◆ Activity:
An exact reproduction of the entries is needed. Keep all pictures out of it.

◆ Task material:
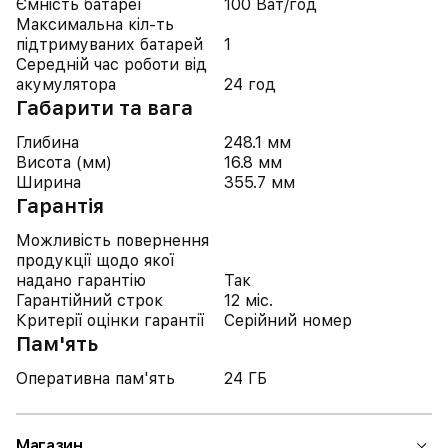
Ємність батареї
100 Ват/год
Максимальна кіл-ть
підтримуваних батарей
1
Середній час роботи від
акумулятора
24 год
Габарити та вага
Глибина
248.1 мм
Висота (мм)
16.8 мм
Ширина
355.7 мм
Гарантія
Можливість повернення
продукції щодо якої
надано гарантію
Так
Гарантійний строк
12 міс.
Критерії оцінки гарантії
Серійний номер
Пам'ять
Оперативна пам'ять
24 ГБ
Магазин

◆ Reply to the exercise:
Ємність батареї
100 Ват/год
Максимальна кіл-ть
підтримуваних батарей
1
Середній час роботи від
акумулятора
24 год
Габарити та вага
Глибина
248.1 мм
Висота (мм)
16.8 мм
Ширина
355.7 мм
Гарантія
Можливість повернення
продукції щодо якої
надано гарантію
Так
Гарантійний строк
12 міс.
Критерії оцінки гарантії
Серійний номер
Пам'ять
Оперативна пам'ять
24 ГБ
Магазин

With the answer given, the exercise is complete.